Shelling in Ukraine cities ahead of midnight ceasefire

Shelling in Ukraine cities ahead of midnight ceasefire, Shelling could be heard in two eastern Ukrainian cities Saturday morning ahead of a midnight ceasefire deadline, raising fears that the deal to end a bitter 10-month-long conflict may be in jeopardy.

Both incoming and outgoing artillery could be seen in the vicinity of the coastal city of Mariupol, and there was significant shelling in Donetsk through the morning, CNN teams reported.

The continued conflict comes after Ukraine's President Petro Poroshenko warned Friday that the planned ceasefire between Ukrainian forces and pro-Russian separatists was in "big danger."Poroshenko said that after the agreement reached Thursday by the leaders of Ukraine, Russia, Germany and France, the offensive against Ukrainian troops by the separatists had intensified.

The separatists may be trying to take control of strategic locations, such as government-controlled Mariupol and the railroad hub of Debaltseve to the north, before the ceasefire lines are drawn.

The peace agreement signed in Minsk, Belarus, comes with many questions over how it will be implemented and whether it will stick.

OSCE urges reduction of hostilities
The first test will be whether the guns do indeed fall silent when the ceasefire comes into force at midnight local time Saturday to Sunday.

Both sides are expected to start pulling back their heavy weapons from the front lines Monday, creating a buffer zone at least 50 kilometers (31 miles) wide.

The Organization for Security and Co-operation in Europe, which already has a monitoring mission in Ukraine, has been given the challenging task of overseeing the process.

"We need to have an effective ceasefire," OSCE Secretary General Lamberto Zannier said Friday. "So I'm already concerned that we are seeing this morning a continuation of hostilities."

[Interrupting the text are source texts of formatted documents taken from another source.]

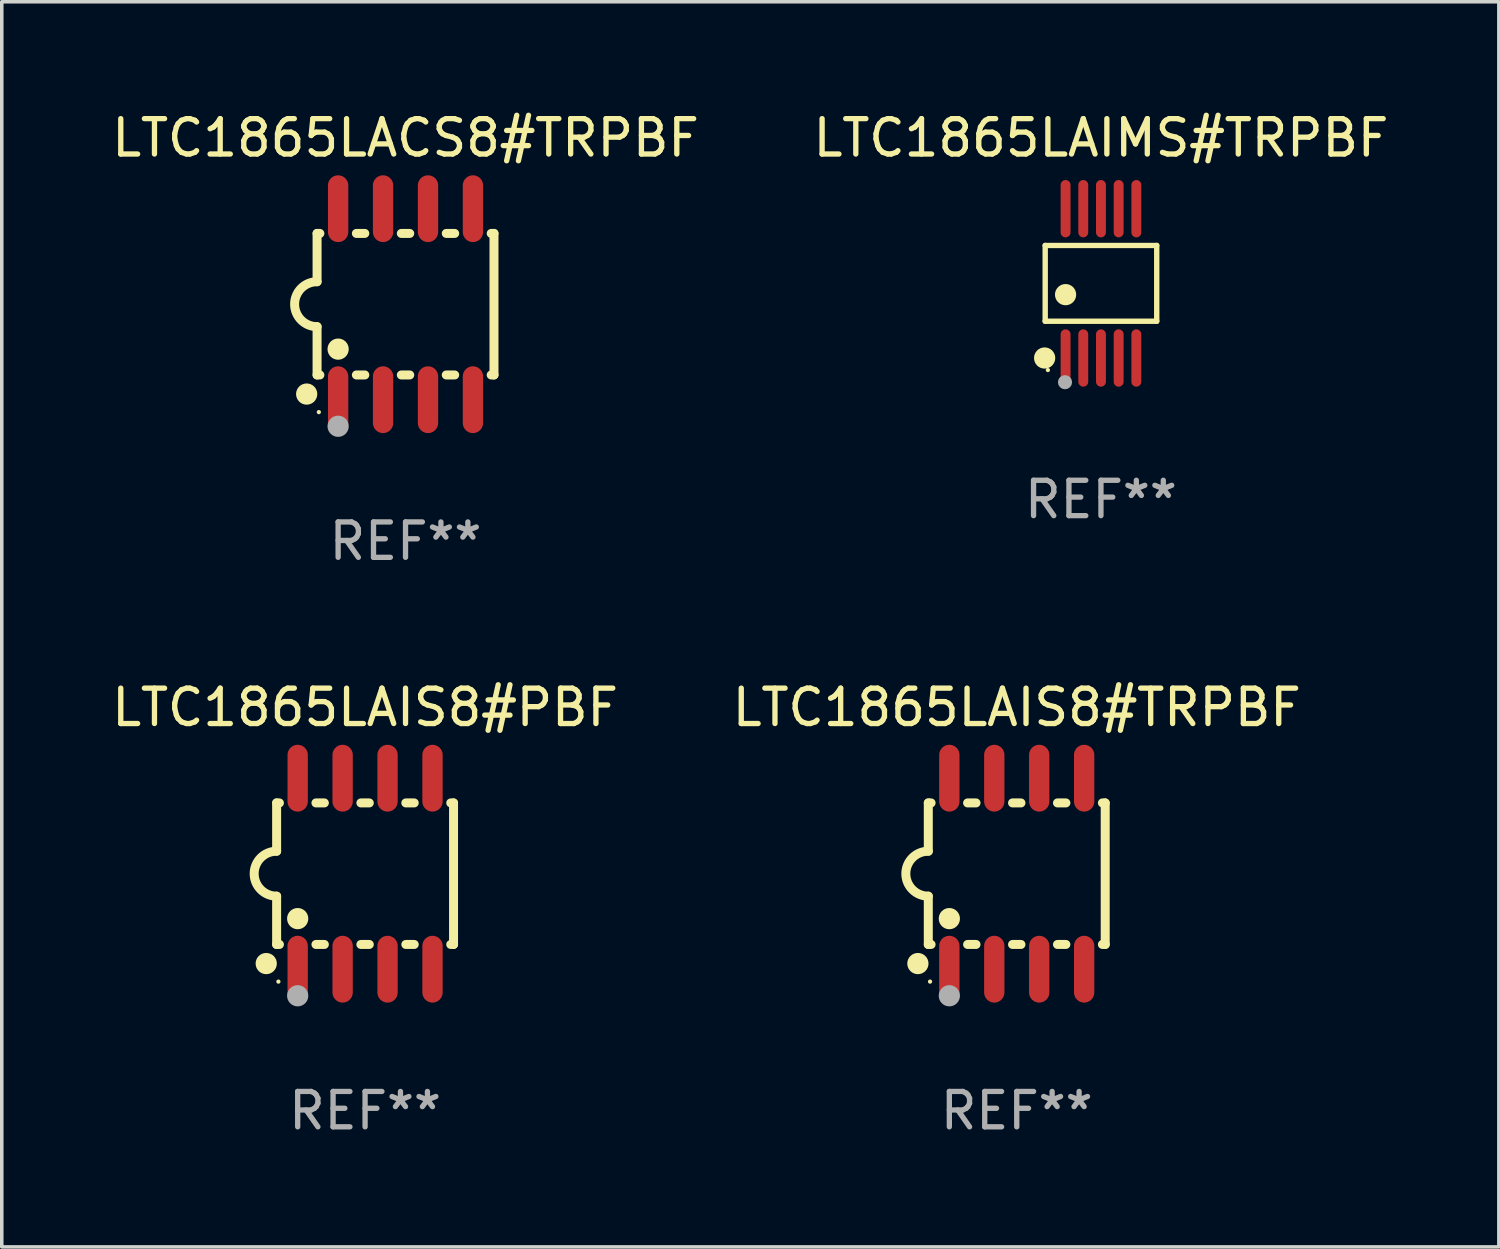
<source format=kicad_pcb>
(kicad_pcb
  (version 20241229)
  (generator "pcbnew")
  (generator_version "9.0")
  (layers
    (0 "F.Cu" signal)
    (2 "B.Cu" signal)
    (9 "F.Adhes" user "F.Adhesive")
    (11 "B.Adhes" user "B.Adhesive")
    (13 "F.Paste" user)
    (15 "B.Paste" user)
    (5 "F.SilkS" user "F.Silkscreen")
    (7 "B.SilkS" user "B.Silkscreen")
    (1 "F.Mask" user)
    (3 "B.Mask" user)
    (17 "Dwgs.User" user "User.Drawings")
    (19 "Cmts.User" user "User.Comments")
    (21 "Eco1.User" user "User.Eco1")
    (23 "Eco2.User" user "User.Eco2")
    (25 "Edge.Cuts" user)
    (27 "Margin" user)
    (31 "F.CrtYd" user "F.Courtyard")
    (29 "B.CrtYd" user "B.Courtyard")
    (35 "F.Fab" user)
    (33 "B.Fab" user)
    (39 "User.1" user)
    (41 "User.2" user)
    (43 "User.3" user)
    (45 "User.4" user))
  (footprint "LTC1865LAIS8#PBF"
    (layer "F.Cu")
    (at 7.268 21.642)
    (property "Reference" "LTC1865LAIS8#PBF" (at 0 -4.699 0) (layer "F.SilkS") (effects (font (size 1 1) (thickness 0.15))))
    (attr through_hole)
    (fp_line (start -2.5 -2) (end -2.5 -0.635) (stroke (width 0.254) (type solid)) (layer "F.SilkS"))
    (fp_line (start -2.5 -2) (end -2.421 -2) (stroke (width 0.254) (type solid)) (layer "F.SilkS"))
    (fp_line (start -2.5 2) (end -2.5 0.635) (stroke (width 0.254) (type solid)) (layer "F.SilkS"))
    (fp_line (start -2.5 2) (end -2.421 2) (stroke (width 0.254) (type solid)) (layer "F.SilkS"))
    (fp_line (start -1.389 -2) (end -1.151 -2) (stroke (width 0.254) (type solid)) (layer "F.SilkS"))
    (fp_line (start -1.389 2) (end -1.151 2) (stroke (width 0.254) (type solid)) (layer "F.SilkS"))
    (fp_line (start -0.119 -2) (end 0.119 -2) (stroke (width 0.254) (type solid)) (layer "F.SilkS"))
    (fp_line (start -0.119 2) (end 0.119 2) (stroke (width 0.254) (type solid)) (layer "F.SilkS"))
    (fp_line (start 1.151 -2) (end 1.389 -2) (stroke (width 0.254) (type solid)) (layer "F.SilkS"))
    (fp_line (start 1.151 2) (end 1.389 2) (stroke (width 0.254) (type solid)) (layer "F.SilkS"))
    (fp_line (start 2.421 -2) (end 2.5 -2) (stroke (width 0.254) (type solid)) (layer "F.SilkS"))
    (fp_line (start 2.421 2) (end 2.5 2) (stroke (width 0.254) (type solid)) (layer "F.SilkS"))
    (fp_line (start 2.5 -2) (end 2.5 2) (stroke (width 0.254) (type solid)) (layer "F.SilkS"))
    (fp_arc (start -2.5 0.635001) (mid -3.134366 -0.000318) (end -2.499365 -0.635001) (stroke (width 0.254001) (type solid)) (layer "F.SilkS"))
    (fp_circle (center -2.794 2.54) (end -2.644 2.54) (stroke (width 0.3) (type solid)) (fill no) (layer "F.SilkS"))
    (fp_circle (center -2.45 3.05) (end -2.42 3.05) (stroke (width 0.06) (type solid)) (fill no) (layer "F.SilkS"))
    (fp_circle (center -1.905 1.27) (end -1.755 1.27) (stroke (width 0.3) (type solid)) (fill no) (layer "F.SilkS"))
    (fp_circle (center -1.905 3.45) (end -1.755 3.45) (stroke (width 0.3) (type solid)) (fill no) (layer "F.Fab"))
    (fp_text user "REF**" (at 0 6.699 0) (layer "F.Fab") (effects (font (size 1 1) (thickness 0.15))))
    (pad "1" smd oval (at -1.905 2.699) (size 0.574 1.888) (layers "F.Cu" "F.Mask" "F.Paste"))
    (pad "2" smd oval (at -0.635 2.699) (size 0.574 1.888) (layers "F.Cu" "F.Mask" "F.Paste"))
    (pad "3" smd oval (at 0.635 2.699) (size 0.574 1.888) (layers "F.Cu" "F.Mask" "F.Paste"))
    (pad "4" smd oval (at 1.905 2.699) (size 0.574 1.888) (layers "F.Cu" "F.Mask" "F.Paste"))
    (pad "5" smd oval (at 1.905 -2.699) (size 0.574 1.888) (layers "F.Cu" "F.Mask" "F.Paste"))
    (pad "6" smd oval (at 0.635 -2.699) (size 0.574 1.888) (layers "F.Cu" "F.Mask" "F.Paste"))
    (pad "7" smd oval (at -0.635 -2.699) (size 0.574 1.888) (layers "F.Cu" "F.Mask" "F.Paste"))
    (pad "8" smd oval (at -1.905 -2.699) (size 0.574 1.888) (layers "F.Cu" "F.Mask" "F.Paste")))
  (footprint "LTC1865LAIS8#TRPBF"
    (layer "F.Cu")
    (at 25.685 21.642)
    (property "Reference" "LTC1865LAIS8#TRPBF" (at 0 -4.699 0) (layer "F.SilkS") (effects (font (size 1 1) (thickness 0.15))))
    (attr through_hole)
    (fp_line (start -2.5 -2) (end -2.5 -0.635) (stroke (width 0.254) (type solid)) (layer "F.SilkS"))
    (fp_line (start -2.5 -2) (end -2.421 -2) (stroke (width 0.254) (type solid)) (layer "F.SilkS"))
    (fp_line (start -2.5 2) (end -2.5 0.635) (stroke (width 0.254) (type solid)) (layer "F.SilkS"))
    (fp_line (start -2.5 2) (end -2.421 2) (stroke (width 0.254) (type solid)) (layer "F.SilkS"))
    (fp_line (start -1.389 -2) (end -1.151 -2) (stroke (width 0.254) (type solid)) (layer "F.SilkS"))
    (fp_line (start -1.389 2) (end -1.151 2) (stroke (width 0.254) (type solid)) (layer "F.SilkS"))
    (fp_line (start -0.119 -2) (end 0.119 -2) (stroke (width 0.254) (type solid)) (layer "F.SilkS"))
    (fp_line (start -0.119 2) (end 0.119 2) (stroke (width 0.254) (type solid)) (layer "F.SilkS"))
    (fp_line (start 1.151 -2) (end 1.389 -2) (stroke (width 0.254) (type solid)) (layer "F.SilkS"))
    (fp_line (start 1.151 2) (end 1.389 2) (stroke (width 0.254) (type solid)) (layer "F.SilkS"))
    (fp_line (start 2.421 -2) (end 2.5 -2) (stroke (width 0.254) (type solid)) (layer "F.SilkS"))
    (fp_line (start 2.421 2) (end 2.5 2) (stroke (width 0.254) (type solid)) (layer "F.SilkS"))
    (fp_line (start 2.5 -2) (end 2.5 2) (stroke (width 0.254) (type solid)) (layer "F.SilkS"))
    (fp_arc (start -2.5 0.635001) (mid -3.134366 -0.000318) (end -2.499365 -0.635001) (stroke (width 0.254001) (type solid)) (layer "F.SilkS"))
    (fp_circle (center -2.794 2.54) (end -2.644 2.54) (stroke (width 0.3) (type solid)) (fill no) (layer "F.SilkS"))
    (fp_circle (center -2.45 3.05) (end -2.42 3.05) (stroke (width 0.06) (type solid)) (fill no) (layer "F.SilkS"))
    (fp_circle (center -1.905 1.27) (end -1.755 1.27) (stroke (width 0.3) (type solid)) (fill no) (layer "F.SilkS"))
    (fp_circle (center -1.905 3.45) (end -1.755 3.45) (stroke (width 0.3) (type solid)) (fill no) (layer "F.Fab"))
    (fp_text user "REF**" (at 0 6.699 0) (layer "F.Fab") (effects (font (size 1 1) (thickness 0.15))))
    (pad "1" smd oval (at -1.905 2.699) (size 0.574 1.888) (layers "F.Cu" "F.Mask" "F.Paste"))
    (pad "2" smd oval (at -0.635 2.699) (size 0.574 1.888) (layers "F.Cu" "F.Mask" "F.Paste"))
    (pad "3" smd oval (at 0.635 2.699) (size 0.574 1.888) (layers "F.Cu" "F.Mask" "F.Paste"))
    (pad "4" smd oval (at 1.905 2.699) (size 0.574 1.888) (layers "F.Cu" "F.Mask" "F.Paste"))
    (pad "5" smd oval (at 1.905 -2.699) (size 0.574 1.888) (layers "F.Cu" "F.Mask" "F.Paste"))
    (pad "6" smd oval (at 0.635 -2.699) (size 0.574 1.888) (layers "F.Cu" "F.Mask" "F.Paste"))
    (pad "7" smd oval (at -0.635 -2.699) (size 0.574 1.888) (layers "F.Cu" "F.Mask" "F.Paste"))
    (pad "8" smd oval (at -1.905 -2.699) (size 0.574 1.888) (layers "F.Cu" "F.Mask" "F.Paste")))
  (footprint "LTC1865LACS8#TRPBF"
    (layer "F.Cu")
    (at 8.411 5.547)
    (property "Reference" "LTC1865LACS8#TRPBF" (at 0 -4.699 0) (layer "F.SilkS") (effects (font (size 1 1) (thickness 0.15))))
    (attr through_hole)
    (fp_line (start -2.5 -2) (end -2.5 -0.635) (stroke (width 0.254) (type solid)) (layer "F.SilkS"))
    (fp_line (start -2.5 -2) (end -2.421 -2) (stroke (width 0.254) (type solid)) (layer "F.SilkS"))
    (fp_line (start -2.5 2) (end -2.5 0.635) (stroke (width 0.254) (type solid)) (layer "F.SilkS"))
    (fp_line (start -2.5 2) (end -2.421 2) (stroke (width 0.254) (type solid)) (layer "F.SilkS"))
    (fp_line (start -1.389 -2) (end -1.151 -2) (stroke (width 0.254) (type solid)) (layer "F.SilkS"))
    (fp_line (start -1.389 2) (end -1.151 2) (stroke (width 0.254) (type solid)) (layer "F.SilkS"))
    (fp_line (start -0.119 -2) (end 0.119 -2) (stroke (width 0.254) (type solid)) (layer "F.SilkS"))
    (fp_line (start -0.119 2) (end 0.119 2) (stroke (width 0.254) (type solid)) (layer "F.SilkS"))
    (fp_line (start 1.151 -2) (end 1.389 -2) (stroke (width 0.254) (type solid)) (layer "F.SilkS"))
    (fp_line (start 1.151 2) (end 1.389 2) (stroke (width 0.254) (type solid)) (layer "F.SilkS"))
    (fp_line (start 2.421 -2) (end 2.5 -2) (stroke (width 0.254) (type solid)) (layer "F.SilkS"))
    (fp_line (start 2.421 2) (end 2.5 2) (stroke (width 0.254) (type solid)) (layer "F.SilkS"))
    (fp_line (start 2.5 -2) (end 2.5 2) (stroke (width 0.254) (type solid)) (layer "F.SilkS"))
    (fp_arc (start -2.5 0.635001) (mid -3.134366 -0.000318) (end -2.499365 -0.635001) (stroke (width 0.254001) (type solid)) (layer "F.SilkS"))
    (fp_circle (center -2.794 2.54) (end -2.644 2.54) (stroke (width 0.3) (type solid)) (fill no) (layer "F.SilkS"))
    (fp_circle (center -2.45 3.05) (end -2.42 3.05) (stroke (width 0.06) (type solid)) (fill no) (layer "F.SilkS"))
    (fp_circle (center -1.905 1.27) (end -1.755 1.27) (stroke (width 0.3) (type solid)) (fill no) (layer "F.SilkS"))
    (fp_circle (center -1.905 3.45) (end -1.755 3.45) (stroke (width 0.3) (type solid)) (fill no) (layer "F.Fab"))
    (fp_text user "REF**" (at 0 6.699 0) (layer "F.Fab") (effects (font (size 1 1) (thickness 0.15))))
    (pad "1" smd oval (at -1.905 2.699) (size 0.574 1.888) (layers "F.Cu" "F.Mask" "F.Paste"))
    (pad "2" smd oval (at -0.635 2.699) (size 0.574 1.888) (layers "F.Cu" "F.Mask" "F.Paste"))
    (pad "3" smd oval (at 0.635 2.699) (size 0.574 1.888) (layers "F.Cu" "F.Mask" "F.Paste"))
    (pad "4" smd oval (at 1.905 2.699) (size 0.574 1.888) (layers "F.Cu" "F.Mask" "F.Paste"))
    (pad "5" smd oval (at 1.905 -2.699) (size 0.574 1.888) (layers "F.Cu" "F.Mask" "F.Paste"))
    (pad "6" smd oval (at 0.635 -2.699) (size 0.574 1.888) (layers "F.Cu" "F.Mask" "F.Paste"))
    (pad "7" smd oval (at -0.635 -2.699) (size 0.574 1.888) (layers "F.Cu" "F.Mask" "F.Paste"))
    (pad "8" smd oval (at -1.905 -2.699) (size 0.574 1.888) (layers "F.Cu" "F.Mask" "F.Paste")))
  (footprint "LTC1865LAIMS#TRPBF"
    (layer "F.Cu")
    (at 28.065 4.958)
    (property "Reference" "LTC1865LAIMS#TRPBF" (at 0 -4.11 0) (layer "F.SilkS") (effects (font (size 1 1) (thickness 0.15))))
    (attr through_hole)
    (fp_line (start -1.576 -1.071) (end 1.576 -1.071) (stroke (width 0.152) (type solid)) (layer "F.SilkS"))
    (fp_line (start -1.576 1.071) (end -1.576 -1.071) (stroke (width 0.152) (type solid)) (layer "F.SilkS"))
    (fp_line (start 1.576 -1.071) (end 1.576 1.071) (stroke (width 0.152) (type solid)) (layer "F.SilkS"))
    (fp_line (start 1.576 1.071) (end -1.576 1.071) (stroke (width 0.152) (type solid)) (layer "F.SilkS"))
    (fp_circle (center -1.592 2.11) (end -1.442 2.11) (stroke (width 0.3) (type solid)) (fill no) (layer "F.SilkS"))
    (fp_circle (center -1.5 2.45) (end -1.47 2.45) (stroke (width 0.06) (type solid)) (fill no) (layer "F.SilkS"))
    (fp_circle (center -1 0.319) (end -0.85 0.319) (stroke (width 0.3) (type solid)) (fill no) (layer "F.SilkS"))
    (fp_circle (center -1.016 2.794) (end -0.916 2.794) (stroke (width 0.2) (type solid)) (fill no) (layer "F.Fab"))
    (fp_text user "REF**" (at 0 6.11 0) (layer "F.Fab") (effects (font (size 1 1) (thickness 0.15))))
    (pad "1" smd oval (at -1 2.11) (size 0.28 1.62) (layers "F.Cu" "F.Mask" "F.Paste"))
    (pad "2" smd oval (at -0.5 2.11) (size 0.28 1.62) (layers "F.Cu" "F.Mask" "F.Paste"))
    (pad "3" smd oval (at 0 2.11) (size 0.28 1.62) (layers "F.Cu" "F.Mask" "F.Paste"))
    (pad "4" smd oval (at 0.5 2.11) (size 0.28 1.62) (layers "F.Cu" "F.Mask" "F.Paste"))
    (pad "5" smd oval (at 1 2.11) (size 0.28 1.62) (layers "F.Cu" "F.Mask" "F.Paste"))
    (pad "6" smd oval (at 1 -2.11) (size 0.28 1.62) (layers "F.Cu" "F.Mask" "F.Paste"))
    (pad "7" smd oval (at 0.5 -2.11) (size 0.28 1.62) (layers "F.Cu" "F.Mask" "F.Paste"))
    (pad "8" smd oval (at 0 -2.11) (size 0.28 1.62) (layers "F.Cu" "F.Mask" "F.Paste"))
    (pad "9" smd oval (at -0.5 -2.11) (size 0.28 1.62) (layers "F.Cu" "F.Mask" "F.Paste"))
    (pad "10" smd oval (at -1 -2.11) (size 0.28 1.62) (layers "F.Cu" "F.Mask" "F.Paste")))
  (gr_rect
    (start -3 -3)
    (end 39.31 32.189)
    (stroke (width 0.1) (type default))
    (fill no)
    (layer "Edge.Cuts")))
</source>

The OSCE hopes to see a reduction in hostilities between now and Saturday night, he said.

"I would expect the ceasefire to stop (armed) operations and to stop people where they are," he said.

While Ukrainian forces have to pull back their heavy weapons from the front line as it stands Saturday night, the separatist forces must pull back theirs from the front line as it was on September 19, when a previous peace agreement was signed in Minsk. That swiftly disintegrated amid continued violence.

The new ceasefire proposal represents a territorial gain for the separatists, who control parts of the eastern Donetsk and Luhansk regions.

U.S. envoy: Separatists have more arms than some NATO states
The Kremlin has said it hopes to see the latest peace plan succeed.

But Kremlin spokesman Dmitry Peskov told Russia's state-run RIA Novosti on Friday that while Russia had helped to bring about the Minsk agreement, it wasn't in its power to fulfill it "because Russia is not a participant in the conflict."

Russia has steadfastly denied accusations by Kiev and the West that it is sending forces and heavy weapons into Ukraine.

But Kiev has accused it of continuing to do so even since the peace plan was signed in Minsk.

Geoffrey Pyatt, the U.S. ambassador to Ukraine, tweeted Saturday that the separatists "now have larger fighting force with more tanks armored vehicles, heavy artillery & rocket systems than some NATO and European countries."